On pourrait s’attendre en effet à voir plus de communes suivre cet exemple, et je suis surpris que ce ne soit pas encore le cas. Certaines collectivités ont du mal à s’approprier le sujet, soit par manque de données, parce qu’elles ont peu de personnel administratif, parce qu’il y a des risques de procès de la part des lobbys d’investisseurs. Il a là quelques points positifs dans la loi : par exemple, la généralisation du numéro d’enregistrement, avec un téléservice de déclaration qui transmettrait toutes les informations aux communes. Cela peut simplifier les choses pour des communes dotées de peu de moyens, qui hésiteraient à mettre ces procédures en place elle-même de peur d’accroître la charge de travail de leurs agents. On peut apprécier aussi de voir que la loi confirmerait certains dispositifs de régulation mis en place par des villes ou des EPCI, comme la compensation ou les quotas de locations de meublés touristiques. Rappelons qu’en Bretagne 79 % de la population est favorable à ce type de régulation pourtant encore peu répandu (https://www.udb.bzh/non-classifiee/sondage-ifop-commande-par-ludb-sur-le-logement-en-bretagne/).

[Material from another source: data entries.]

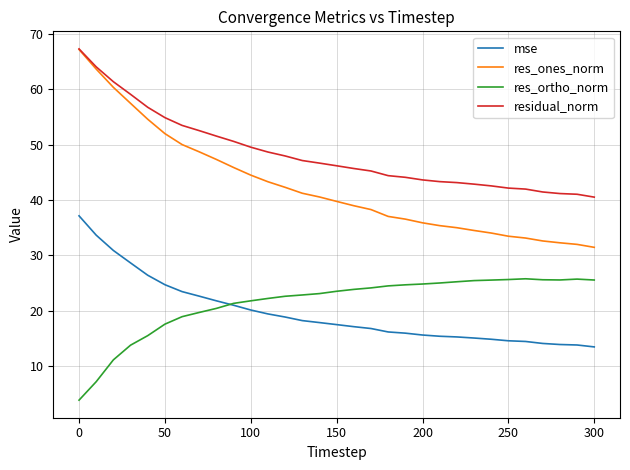

Which series has the largest total across all categories?

residual_norm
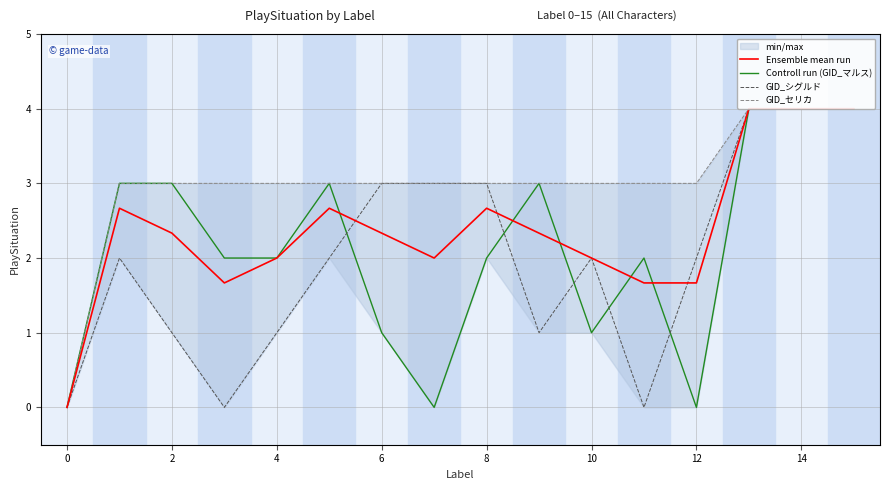

Which series has the widest spread of values?

Ensemble mean run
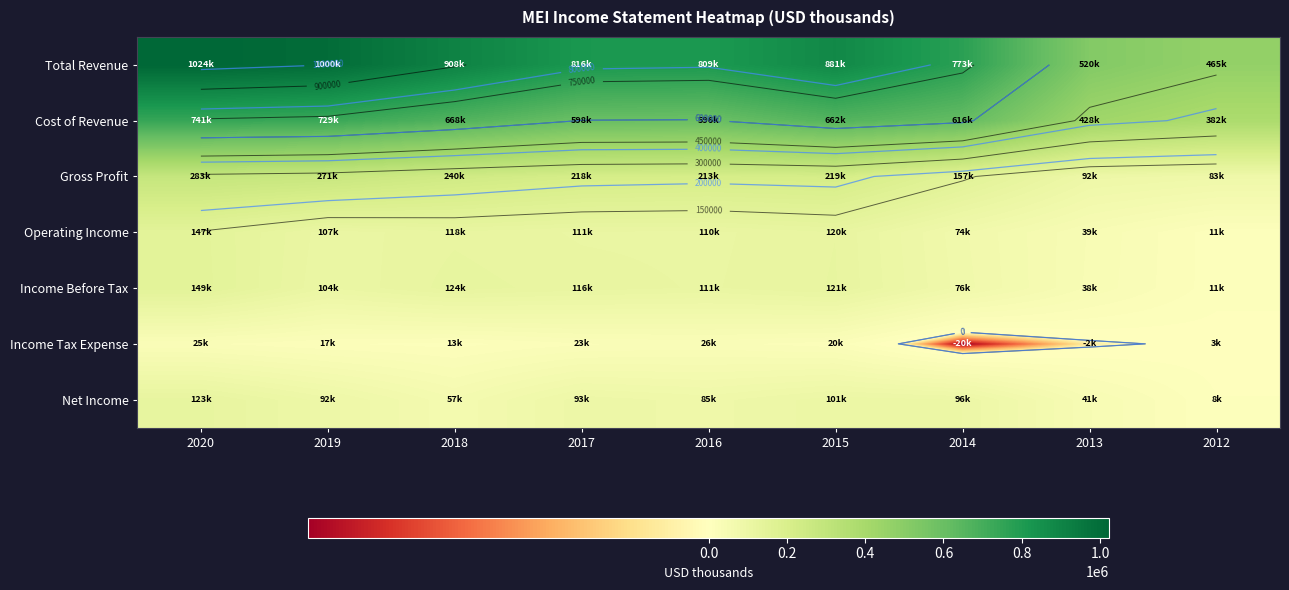

Which series changed the most between 2018 and 2012?

Total Revenue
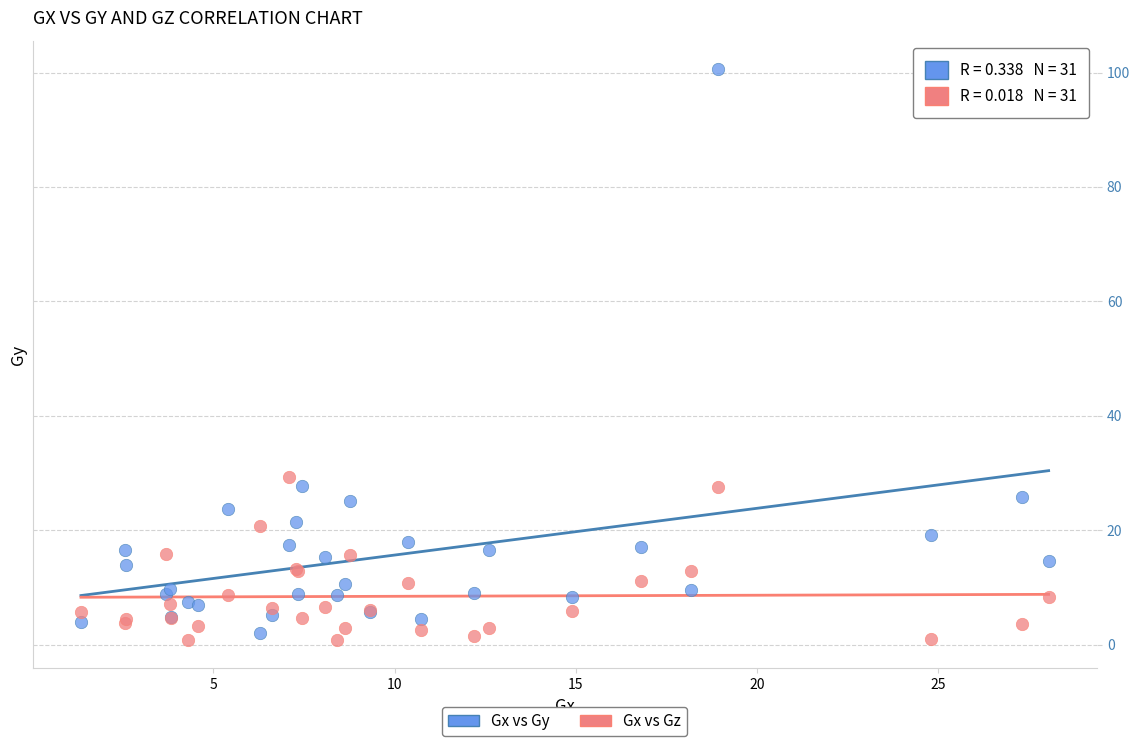

Which series has the largest Y range (max minus min)?

Gx vs Gy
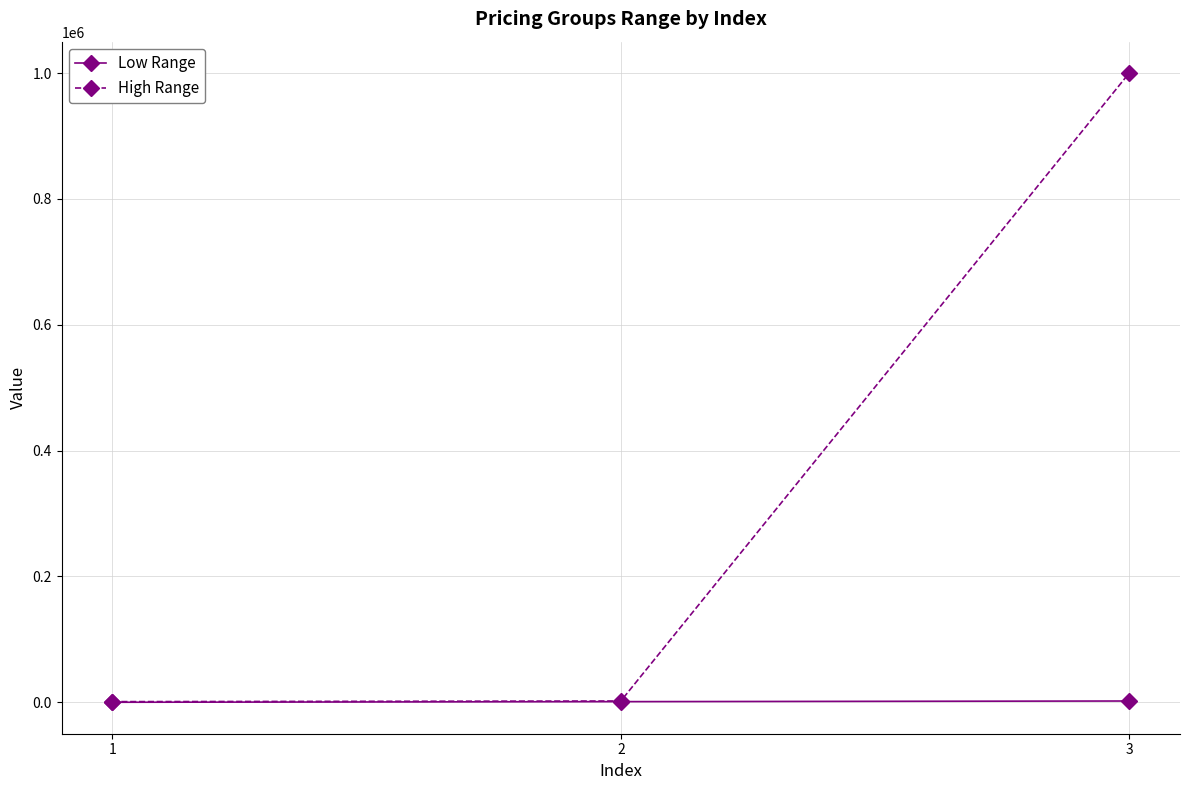

What is the sum of the High Range values at 2 and 1?

3000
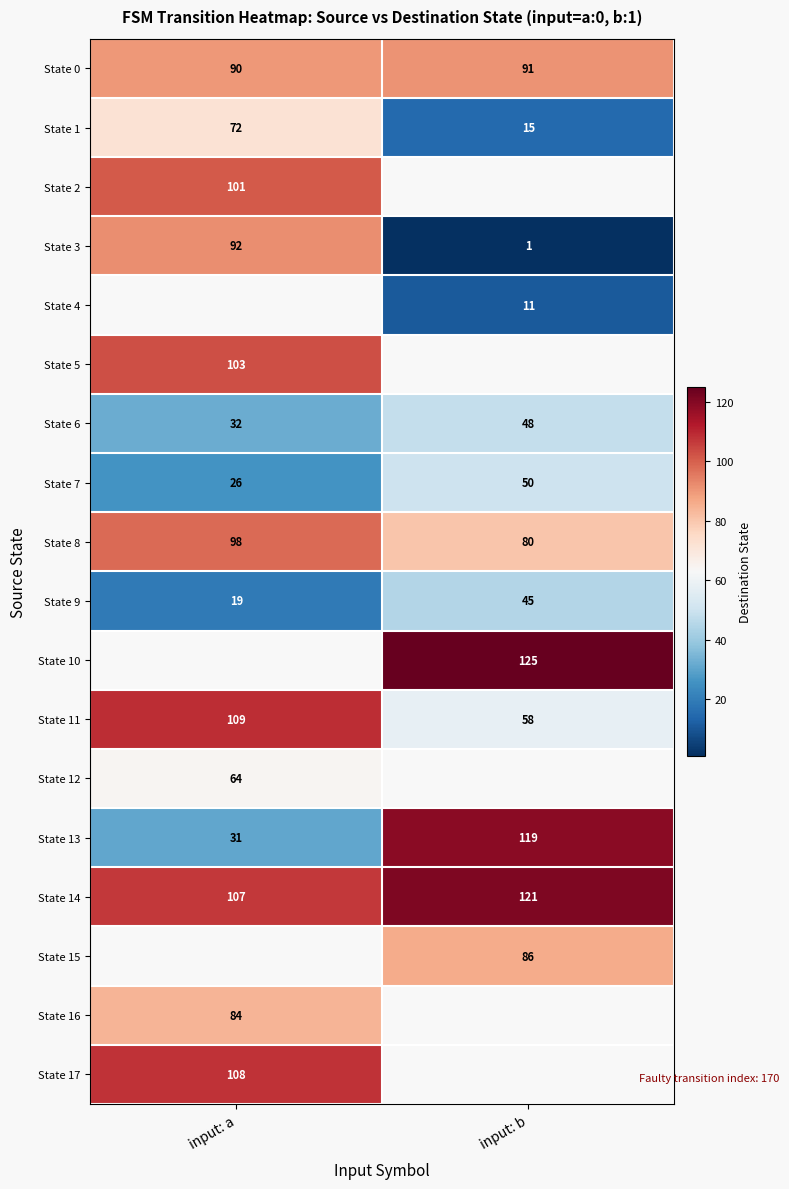

Between input: b and input: a, which is larger?

input: b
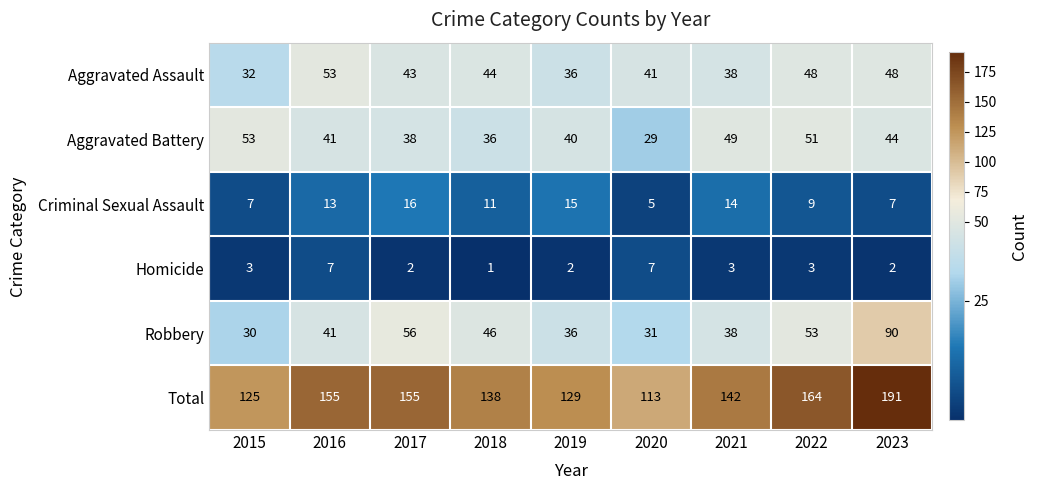

Which series has the largest total across all categories?

Total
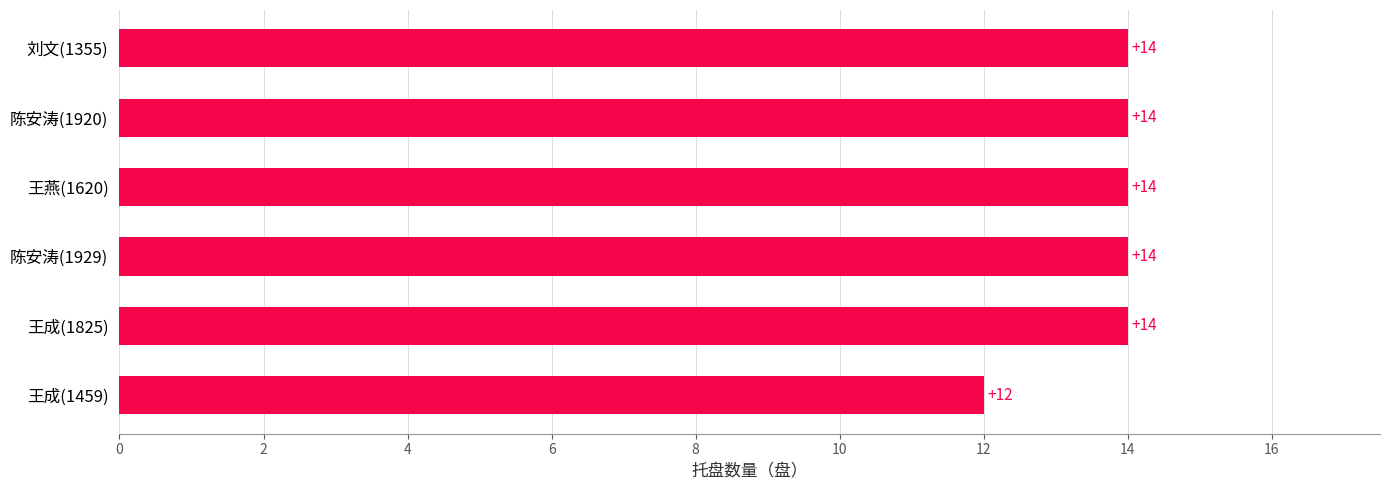

What is the difference between the maximum and minimum values?

2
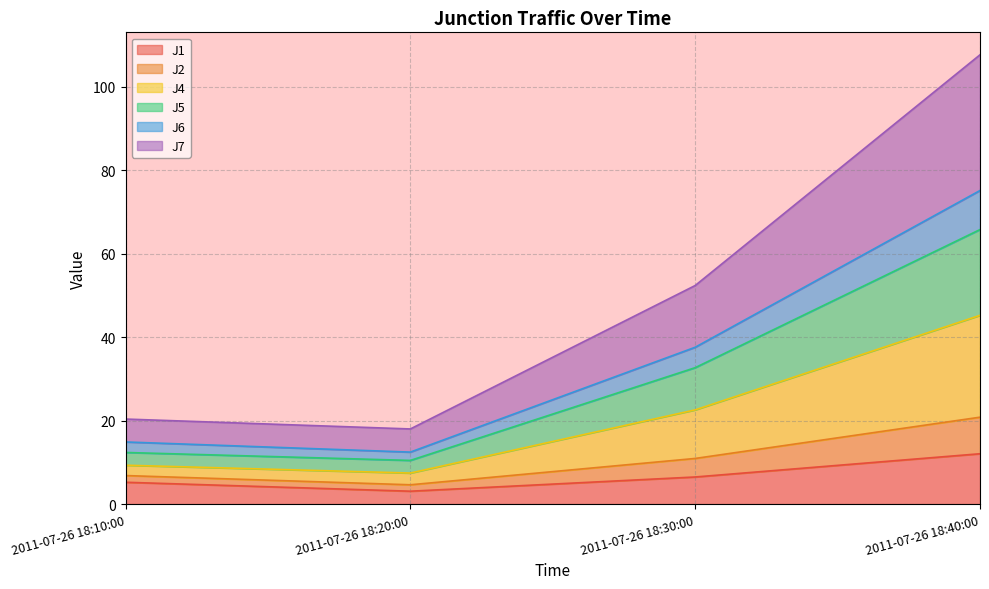

What is the approximate value of J1 at 2011-07-26 18:30:00?

6.5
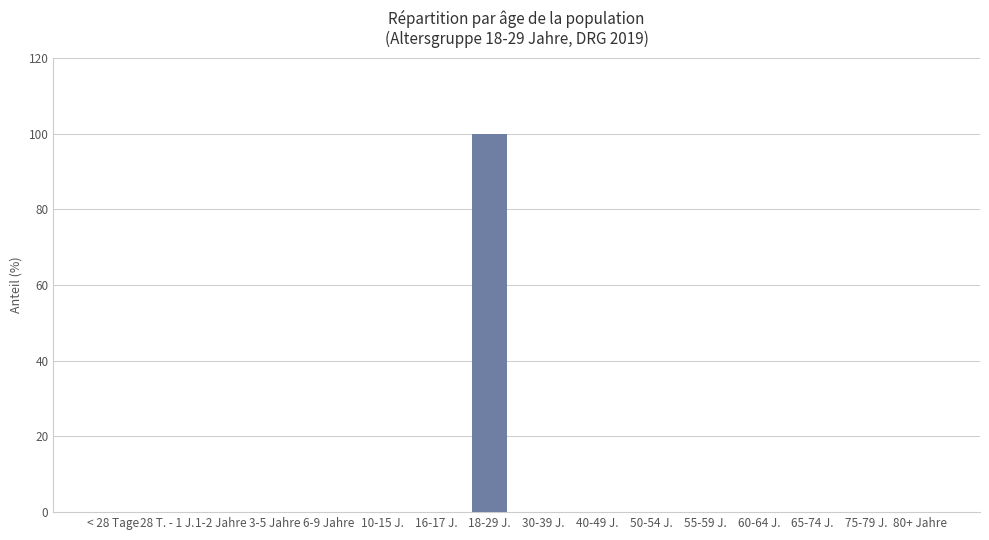

How many data points does each series have?

16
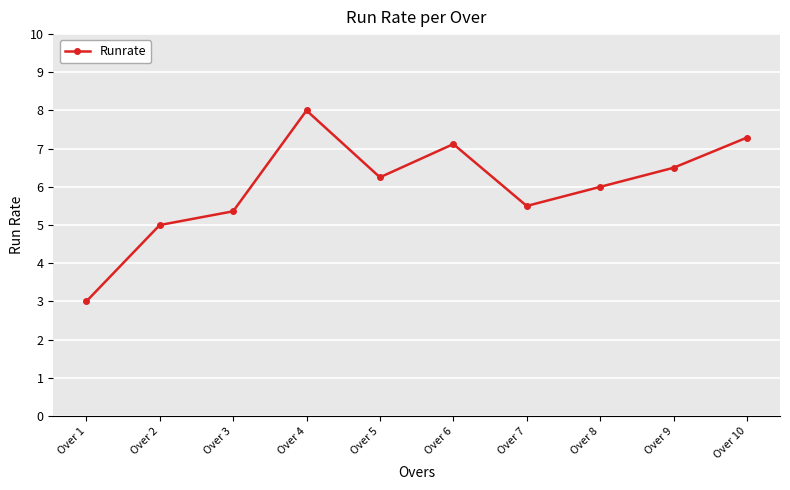

What is the difference between the maximum and minimum values?

5.0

Au-delà des locations de de meublés touristiques, la loi s’attaque aussi aux résidences secondaires en mettant en place des interdictions localisées. Une variante du statut de résident ?

Au niveau des principes en effet, on voit bien que les législateurs commencent à se dire qu’il faut prioriser le logements des habitants plutôt que les résidences secondaires, surtout dans un contexte où on construit moins, moins vite, et plus cher. Ils savent aussi que la population est massivement favorable au statut de résident. Par contre, là, on peut s’interroger sur la portée de cette mesure. Les conseils municipaux pourraient choisir des zones réservées à la construction de résidences principales. Très bien, mais il fallait le faire il y a trente ans, cela aurait été utile vu tout ce qui s’est construit. On prend cette mesure au moment où le ZAN (Zéro artificialisation nette) se met en place : c’est à dire qu’on protège le logement permanent dans les futures logements, alors que cette catégorie se réduit… aujourd’hui, c’est sur l’ensemble du parc qu’il faut agir, pas seulement les nouveaux logements, en limitant l’accès à la propriété aux personnes habitant sur les territoire depuis au moins un an. Sinon, on fait une mesure symbolique, mais qui concernera peu de logement. Par ailleurs, on réduit cette possibilité aux communes qui peuvent surtaxer les résidences secondaires où qui en comptent au moins 15 %: donc la plupart des communes sont exclues ! Il faudra attendre de constater le problème pour pouvoir agir une fois que le parc de logements de la commune sera grignoté, sans pouvoir anticiper. C’est un manque de confiance dans les élus locaux.

Il faudra donc une nouvelle loi ?

Oui, certainement. Mais on voit bien la difficulté à avoir une loi cohérente, ambitieuse et opérationnelle pour toutes la France, tellement les situations locales sont différentes. Cela aboutit à des compromis compliqués et pas à une réponse aussi forte que nécessaire. Mieux vaudrait confier des pouvoirs de régulation aux collectivités locales, charge à elles d’adapter leurs politiques de régulation à leur situation particulière. On a besoin d’une loi qui pose des principes (par exemple, garantir la priorité à la vie sur un territoire, quand il y a concurrence pour le logement entre les habitants et le secteur touristique) et des objectifs de résorption du mal-logement et de la tension immobilière, et qui, pour la mise en œuvre, confie des moyens réglementaires et fiscaux aux collectivités. Pour cela aussi les gens sont prêts. 59 % des Bretons pensent que « la Région Bretagne devrait disposer d’une autonomie en matière de législation et de fiscalité pour mieux réguler le marché de l’immobilier ». Ce serait beaucoup plus efficace et démocratique que ce qui se fait en ce moment.